What about data quality? Well, here's how their SNP and indel calls look like (bcftools view):
The data appears to be in hg38 build, and they have helpfully added the rsid's. That means we can
easily compare the results to the array data from 23andme. I picked a random the first SNP, rs3094315. 23andme says I have AA. Nebula provides a genome browser, which shows this plot:
It's somewhat confusing at first, but actually it shows each read of this region and which letter it saw. Since this is 30x coverage, there should be about 30 reads, and indeed, there are 34. All of these were A's, so clearly I must be AA at this loci. Hooray, n=1 agreement! Their VCF file looks like this (in R). Here's the same SNP, line 1:
The data are in the last column (VCF files are transposed basically, metadata in rows, data in columns). The GT field is the genotype, so it should show that I have two ALT alleles. It says 1/1 which indeed means I have 2 copies of the second allele (first in ALT column), which is A. In fact, their VCF file doesn't include the loci where you have the most common genotype (i.e. REF REF), presumably to save a lot of space as otherwise the VCF file would be huge of redundant information. All human genomes are identical at most loci, there isn't any variation. Of the ones that show some variation at least, most people still have the most common alleles, so noting this in a file would be a waste of time.
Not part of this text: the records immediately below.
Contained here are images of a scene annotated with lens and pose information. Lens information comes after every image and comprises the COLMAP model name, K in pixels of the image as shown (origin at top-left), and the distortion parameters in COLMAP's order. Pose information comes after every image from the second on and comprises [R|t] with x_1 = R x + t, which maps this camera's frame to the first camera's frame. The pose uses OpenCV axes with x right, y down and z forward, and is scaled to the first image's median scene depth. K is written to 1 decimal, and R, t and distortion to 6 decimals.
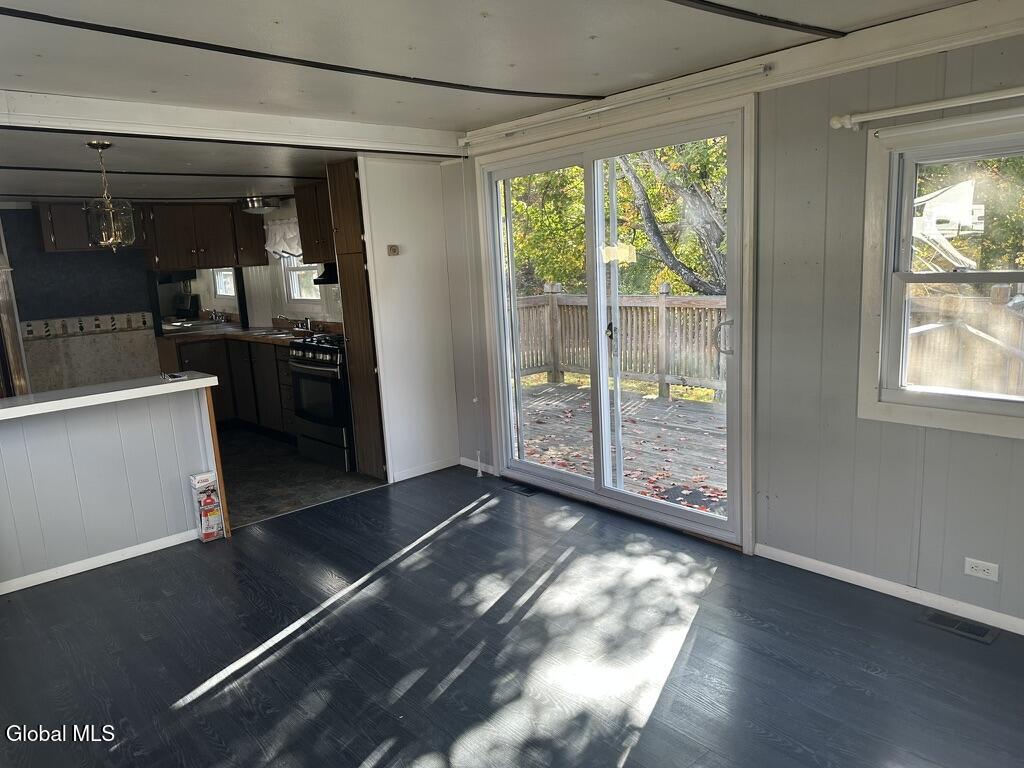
lens RADIAL K [[730.8, 0, 505.7], [0, 730.8, 384.3], [0, 0, 1]] dist [0.078038, -0.080847]
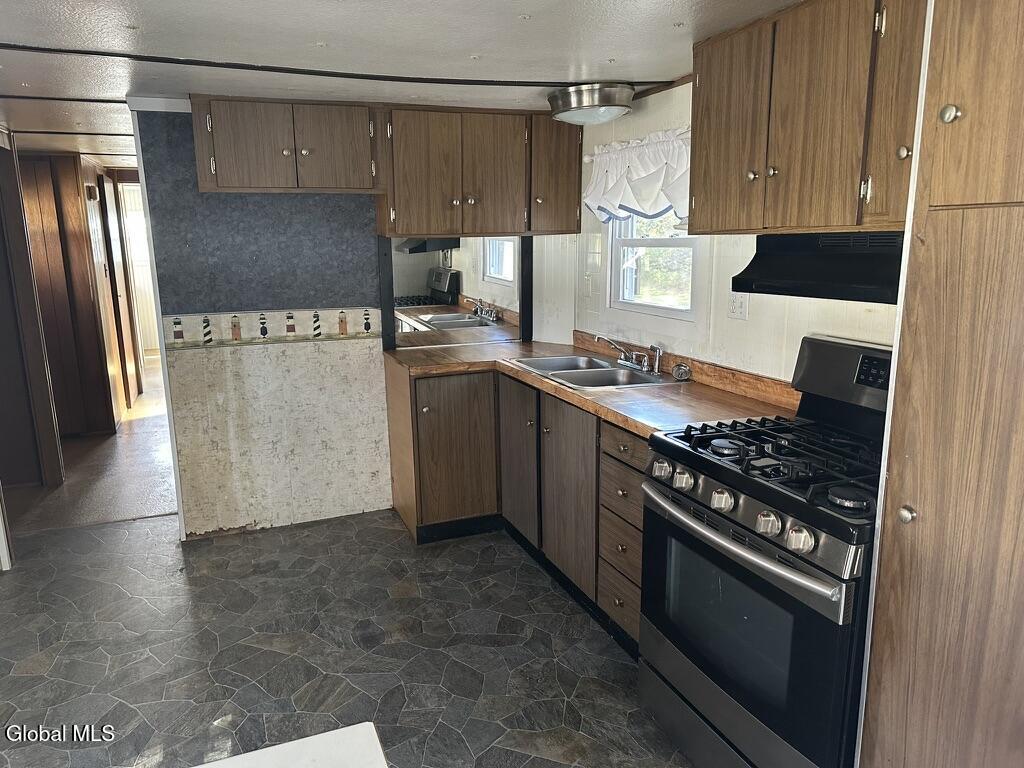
lens RADIAL K [[725.7, 0, 503.1], [0, 725.7, 384.4], [0, 0, 1]] dist [0.135500, -0.171113]
pose [[0.940305, 0.110450, -0.321911, -0.218535], [-0.096414, 0.993575, 0.059276, -0.088982], [0.326390, -0.024701, 0.944912, 0.542815]]
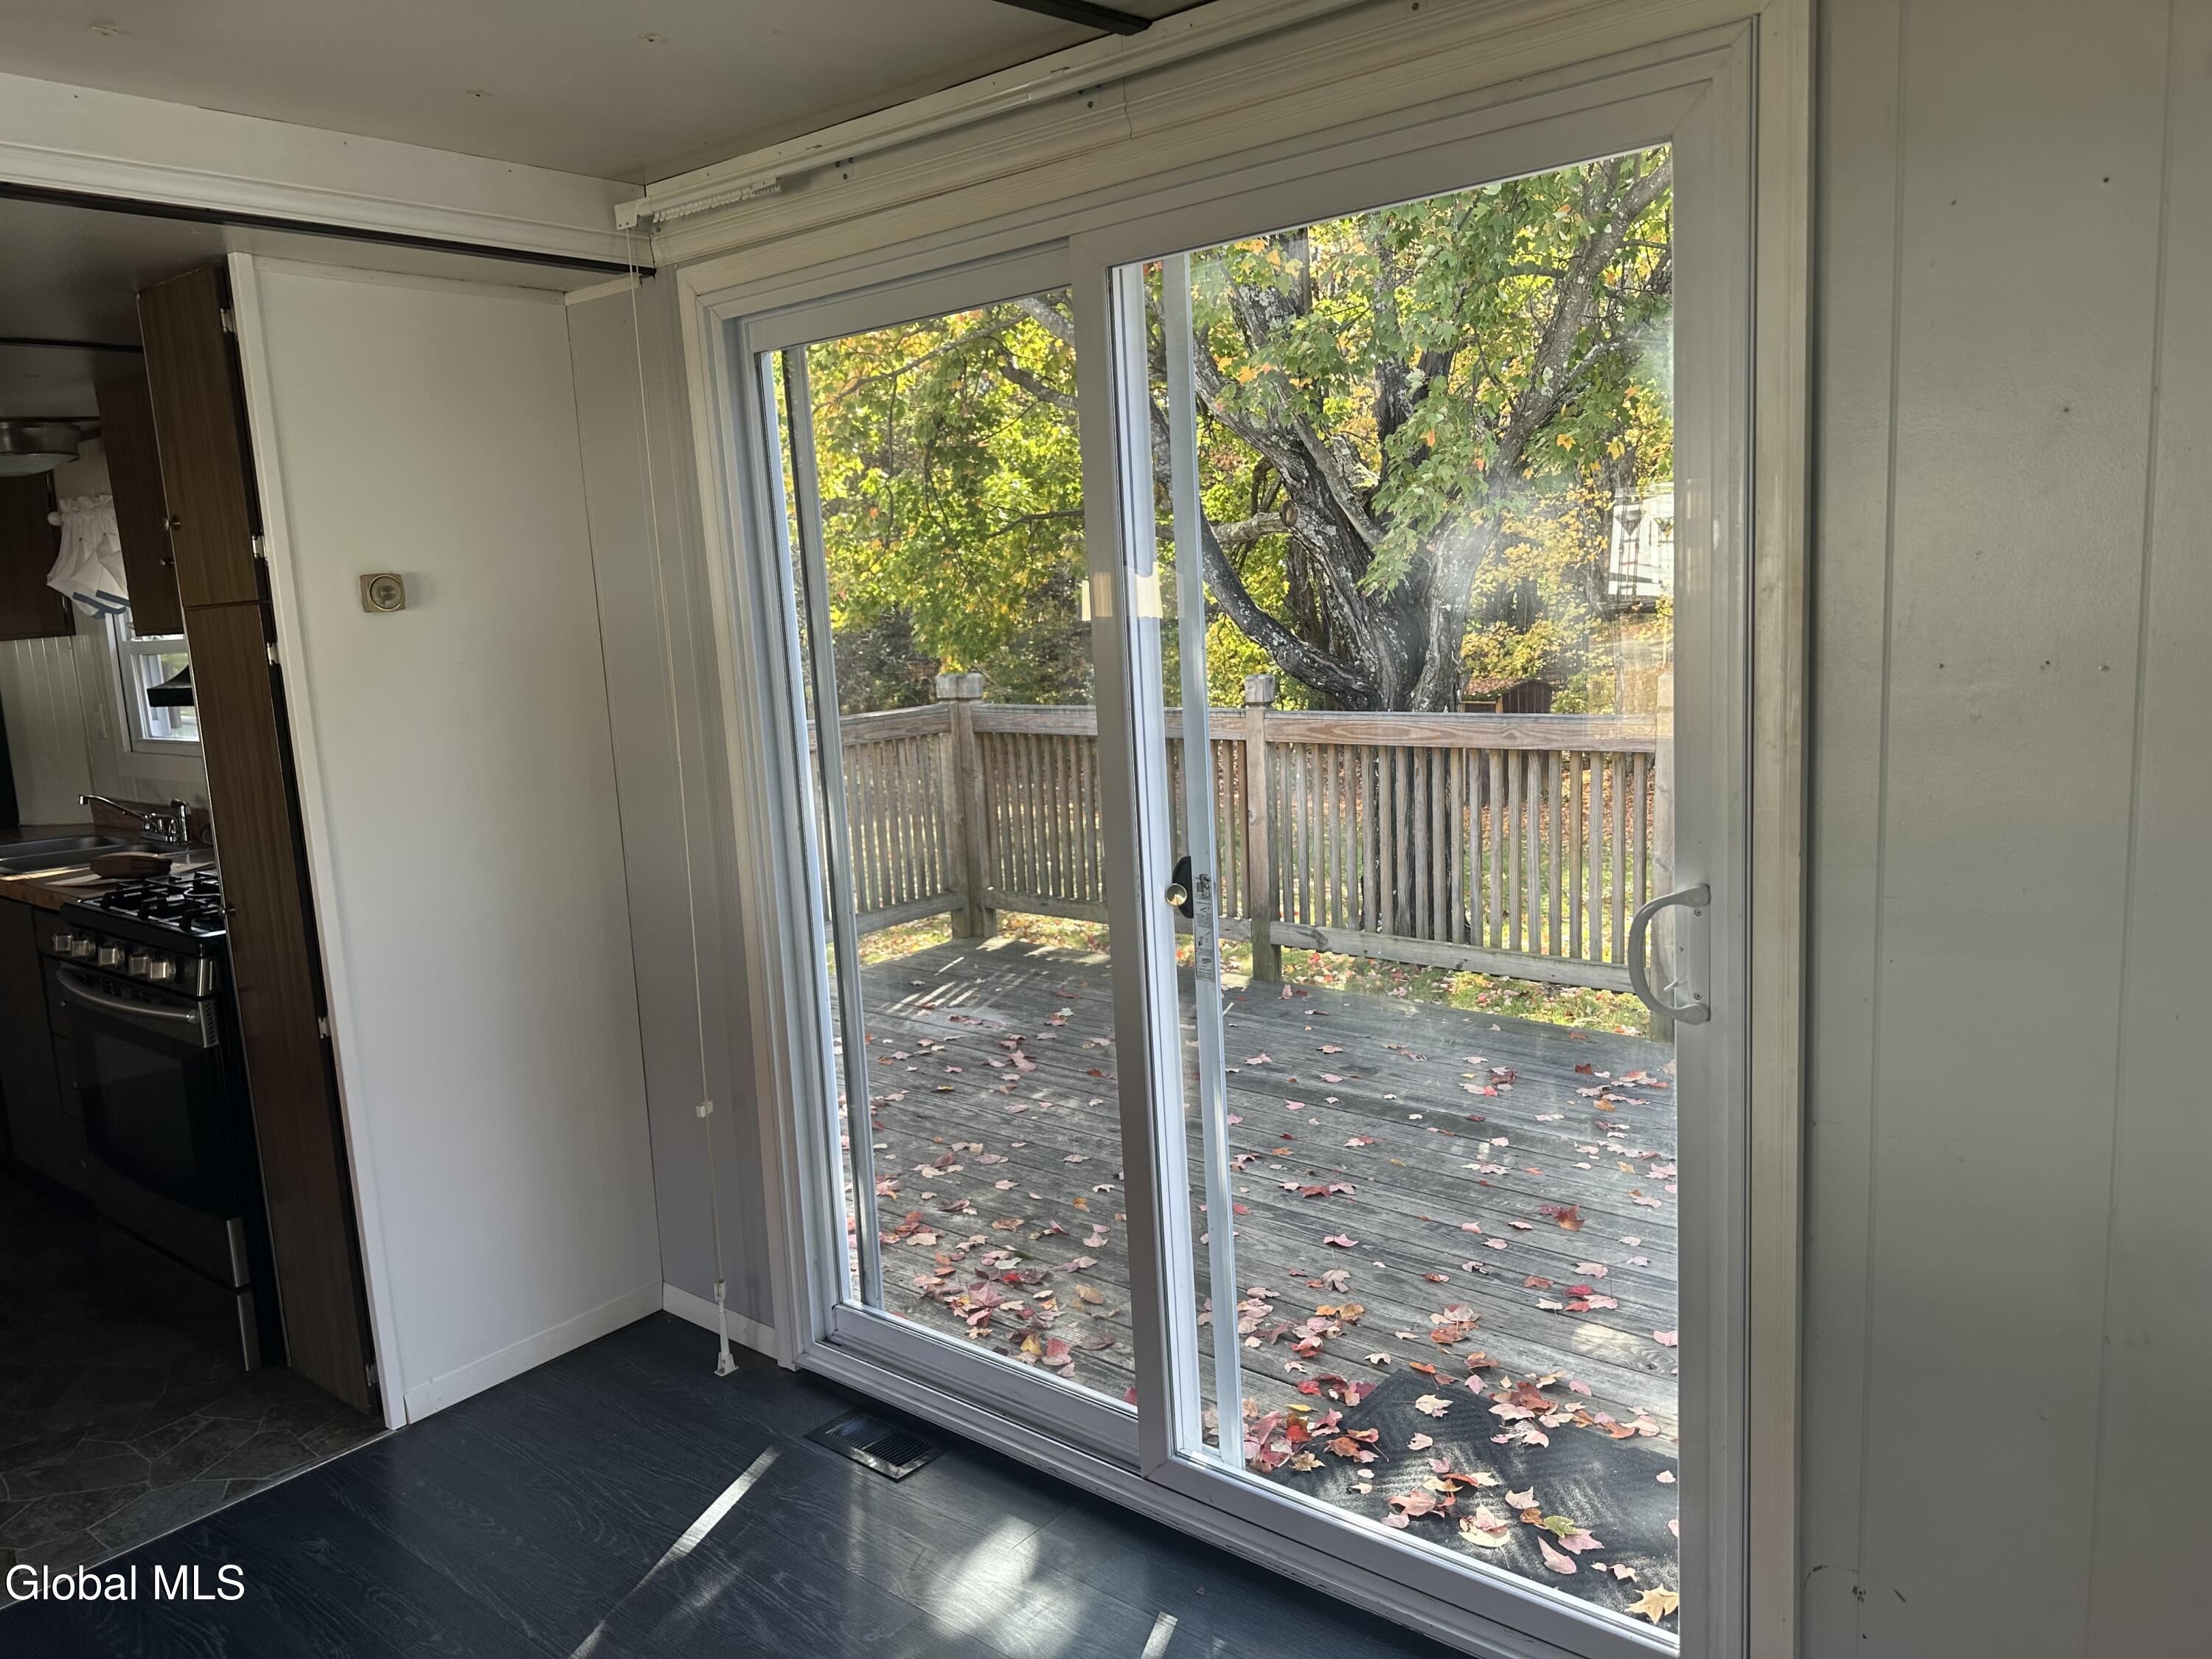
lens RADIAL K [[1556.7, 0, 1116.6], [0, 1556.7, 804.4], [0, 0, 1]] dist [0.066772, -0.085100]
pose [[0.986094, -0.023042, 0.164586, 0.015189], [0.029586, 0.998862, -0.037418, -0.054682], [-0.163537, 0.041767, 0.985653, 0.281252]]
Anyway, if one is trying to score genomes, then, one has to fill in these missing variants.
All in all, WGS data is not very useful for end-users as of yet because most genetic prediction models ('GWASs') aren't based on WGS data, so there's not much to use the extra information for. I expect this to change in the coming years. In terms of utility of getting WGS done now, then, there isn't much. If you wait, you will get the same done cheaper and at higher quality. If you have a family member who is dying or very old, it is sensible to get their WGS done now before it is too late. For those who aren't dying, WGS now is really only for enthusiasts who want to dig into potential weird rare variants, including the structural ones. It is therefore a pity that they don't provide calls for these by default!